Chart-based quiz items
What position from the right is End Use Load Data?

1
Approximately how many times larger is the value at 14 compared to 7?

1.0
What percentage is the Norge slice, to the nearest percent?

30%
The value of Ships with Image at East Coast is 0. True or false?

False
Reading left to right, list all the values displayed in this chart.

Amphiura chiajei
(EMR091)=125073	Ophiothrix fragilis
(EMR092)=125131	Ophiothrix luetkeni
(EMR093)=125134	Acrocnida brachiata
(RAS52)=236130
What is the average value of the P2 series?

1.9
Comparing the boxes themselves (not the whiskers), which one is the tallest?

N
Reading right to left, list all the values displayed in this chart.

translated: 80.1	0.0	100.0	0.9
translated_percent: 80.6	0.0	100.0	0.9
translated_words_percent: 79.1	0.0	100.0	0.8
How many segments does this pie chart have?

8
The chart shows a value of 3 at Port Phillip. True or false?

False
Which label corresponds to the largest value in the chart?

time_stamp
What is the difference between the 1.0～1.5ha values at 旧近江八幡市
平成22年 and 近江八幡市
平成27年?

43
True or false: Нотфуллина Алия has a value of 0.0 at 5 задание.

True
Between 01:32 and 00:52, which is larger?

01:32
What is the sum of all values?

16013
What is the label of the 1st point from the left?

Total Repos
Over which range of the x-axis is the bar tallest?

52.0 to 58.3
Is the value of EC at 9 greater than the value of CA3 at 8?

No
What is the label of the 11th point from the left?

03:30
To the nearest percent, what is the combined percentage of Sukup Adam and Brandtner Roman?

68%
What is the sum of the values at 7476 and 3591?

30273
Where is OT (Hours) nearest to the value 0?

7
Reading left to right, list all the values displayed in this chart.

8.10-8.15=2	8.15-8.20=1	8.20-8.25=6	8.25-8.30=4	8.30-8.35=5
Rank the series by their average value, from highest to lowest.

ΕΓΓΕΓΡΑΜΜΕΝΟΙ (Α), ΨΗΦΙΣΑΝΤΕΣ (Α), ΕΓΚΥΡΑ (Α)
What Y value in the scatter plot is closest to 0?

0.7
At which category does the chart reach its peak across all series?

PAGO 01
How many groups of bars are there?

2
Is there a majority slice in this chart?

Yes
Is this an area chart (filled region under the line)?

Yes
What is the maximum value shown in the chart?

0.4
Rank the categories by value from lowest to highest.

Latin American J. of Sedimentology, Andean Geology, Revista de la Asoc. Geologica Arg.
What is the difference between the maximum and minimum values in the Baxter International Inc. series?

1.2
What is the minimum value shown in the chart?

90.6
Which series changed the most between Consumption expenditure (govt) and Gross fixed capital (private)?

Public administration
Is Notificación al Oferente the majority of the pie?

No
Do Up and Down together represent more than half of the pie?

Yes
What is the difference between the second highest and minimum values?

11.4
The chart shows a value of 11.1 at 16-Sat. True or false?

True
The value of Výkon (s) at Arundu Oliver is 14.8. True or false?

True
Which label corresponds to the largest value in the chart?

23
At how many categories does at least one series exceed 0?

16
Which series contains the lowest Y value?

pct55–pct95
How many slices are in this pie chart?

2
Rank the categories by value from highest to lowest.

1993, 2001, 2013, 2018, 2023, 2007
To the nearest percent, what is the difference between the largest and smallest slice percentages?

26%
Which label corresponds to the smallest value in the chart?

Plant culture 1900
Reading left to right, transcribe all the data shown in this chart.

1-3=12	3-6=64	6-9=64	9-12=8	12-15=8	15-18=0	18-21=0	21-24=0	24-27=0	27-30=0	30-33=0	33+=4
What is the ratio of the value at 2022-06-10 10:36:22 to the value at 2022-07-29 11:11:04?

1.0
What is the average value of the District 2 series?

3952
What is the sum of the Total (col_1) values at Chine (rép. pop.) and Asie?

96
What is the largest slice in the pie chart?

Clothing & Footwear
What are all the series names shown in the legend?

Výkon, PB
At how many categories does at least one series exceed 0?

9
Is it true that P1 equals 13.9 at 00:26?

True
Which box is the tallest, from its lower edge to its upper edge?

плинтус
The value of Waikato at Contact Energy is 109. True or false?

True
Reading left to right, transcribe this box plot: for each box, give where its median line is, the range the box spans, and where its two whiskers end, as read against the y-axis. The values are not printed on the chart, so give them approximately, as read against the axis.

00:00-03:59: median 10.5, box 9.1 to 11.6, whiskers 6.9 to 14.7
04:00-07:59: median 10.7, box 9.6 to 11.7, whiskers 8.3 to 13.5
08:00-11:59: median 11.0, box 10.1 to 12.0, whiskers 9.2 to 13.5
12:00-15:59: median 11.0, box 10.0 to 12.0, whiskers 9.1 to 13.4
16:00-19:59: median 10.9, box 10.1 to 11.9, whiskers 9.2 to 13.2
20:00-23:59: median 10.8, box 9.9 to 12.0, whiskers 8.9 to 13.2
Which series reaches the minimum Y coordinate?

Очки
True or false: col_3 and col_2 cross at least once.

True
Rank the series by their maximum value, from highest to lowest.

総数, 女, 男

▶ [Task objective] Edit the records by changing every "Reading left to right" to "Going from left to right", and write them out again with everything else left as it is.

▶ [Response for this exercise]
What position from the right is End Use Load Data?

1
Approximately how many times larger is the value at 14 compared to 7?

1.0
What percentage is the Norge slice, to the nearest percent?

30%
The value of Ships with Image at East Coast is 0. True or false?

False
Going from left to right, list all the values displayed in this chart.

Amphiura chiajei
(EMR091)=125073	Ophiothrix fragilis
(EMR092)=125131	Ophiothrix luetkeni
(EMR093)=125134	Acrocnida brachiata
(RAS52)=236130
What is the average value of the P2 series?

1.9
Comparing the boxes themselves (not the whiskers), which one is the tallest?

N
Reading right to left, list all the values displayed in this chart.

translated: 80.1	0.0	100.0	0.9
translated_percent: 80.6	0.0	100.0	0.9
translated_words_percent: 79.1	0.0	100.0	0.8
How many segments does this pie chart have?

8
The chart shows a value of 3 at Port Phillip. True or false?

False
Which label corresponds to the largest value in the chart?

time_stamp
What is the difference between the 1.0～1.5ha values at 旧近江八幡市
平成22年 and 近江八幡市
平成27年?

43
True or false: Нотфуллина Алия has a value of 0.0 at 5 задание.

True
Between 01:32 and 00:52, which is larger?

01:32
What is the sum of all values?

16013
What is the label of the 1st point from the left?

Total Repos
Over which range of the x-axis is the bar tallest?

52.0 to 58.3
Is the value of EC at 9 greater than the value of CA3 at 8?

No
What is the label of the 11th point from the left?

03:30
To the nearest percent, what is the combined percentage of Sukup Adam and Brandtner Roman?

68%
What is the sum of the values at 7476 and 3591?

30273
Where is OT (Hours) nearest to the value 0?

7
Going from left to right, list all the values displayed in this chart.

8.10-8.15=2	8.15-8.20=1	8.20-8.25=6	8.25-8.30=4	8.30-8.35=5
Rank the series by their average value, from highest to lowest.

ΕΓΓΕΓΡΑΜΜΕΝΟΙ (Α), ΨΗΦΙΣΑΝΤΕΣ (Α), ΕΓΚΥΡΑ (Α)
What Y value in the scatter plot is closest to 0?

0.7
At which category does the chart reach its peak across all series?

PAGO 01
How many groups of bars are there?

2
Is there a majority slice in this chart?

Yes
Is this an area chart (filled region under the line)?

Yes
What is the maximum value shown in the chart?

0.4
Rank the categories by value from lowest to highest.

Latin American J. of Sedimentology, Andean Geology, Revista de la Asoc. Geologica Arg.
What is the difference between the maximum and minimum values in the Baxter International Inc. series?

1.2
What is the minimum value shown in the chart?

90.6
Which series changed the most between Consumption expenditure (govt) and Gross fixed capital (private)?

Public administration
Is Notificación al Oferente the majority of the pie?

No
Do Up and Down together represent more than half of the pie?

Yes
What is the difference between the second highest and minimum values?

11.4
The chart shows a value of 11.1 at 16-Sat. True or false?

True
The value of Výkon (s) at Arundu Oliver is 14.8. True or false?

True
Which label corresponds to the largest value in the chart?

23
At how many categories does at least one series exceed 0?

16
Which series contains the lowest Y value?

pct55–pct95
How many slices are in this pie chart?

2
Rank the categories by value from highest to lowest.

1993, 2001, 2013, 2018, 2023, 2007
To the nearest percent, what is the difference between the largest and smallest slice percentages?

26%
Which label corresponds to the smallest value in the chart?

Plant culture 1900
Going from left to right, transcribe all the data shown in this chart.

1-3=12	3-6=64	6-9=64	9-12=8	12-15=8	15-18=0	18-21=0	21-24=0	24-27=0	27-30=0	30-33=0	33+=4
What is the ratio of the value at 2022-06-10 10:36:22 to the value at 2022-07-29 11:11:04?

1.0
What is the average value of the District 2 series?

3952
What is the sum of the Total (col_1) values at Chine (rép. pop.) and Asie?

96
What is the largest slice in the pie chart?

Clothing & Footwear
What are all the series names shown in the legend?

Výkon, PB
At how many categories does at least one series exceed 0?

9
Is it true that P1 equals 13.9 at 00:26?

True
Which box is the tallest, from its lower edge to its upper edge?

плинтус
The value of Waikato at Contact Energy is 109. True or false?

True
Going from left to right, transcribe this box plot: for each box, give where its median line is, the range the box spans, and where its two whiskers end, as read against the y-axis. The values are not printed on the chart, so give them approximately, as read against the axis.

00:00-03:59: median 10.5, box 9.1 to 11.6, whiskers 6.9 to 14.7
04:00-07:59: median 10.7, box 9.6 to 11.7, whiskers 8.3 to 13.5
08:00-11:59: median 11.0, box 10.1 to 12.0, whiskers 9.2 to 13.5
12:00-15:59: median 11.0, box 10.0 to 12.0, whiskers 9.1 to 13.4
16:00-19:59: median 10.9, box 10.1 to 11.9, whiskers 9.2 to 13.2
20:00-23:59: median 10.8, box 9.9 to 12.0, whiskers 8.9 to 13.2
Which series reaches the minimum Y coordinate?

Очки
True or false: col_3 and col_2 cross at least once.

True
Rank the series by their maximum value, from highest to lowest.

総数, 女, 男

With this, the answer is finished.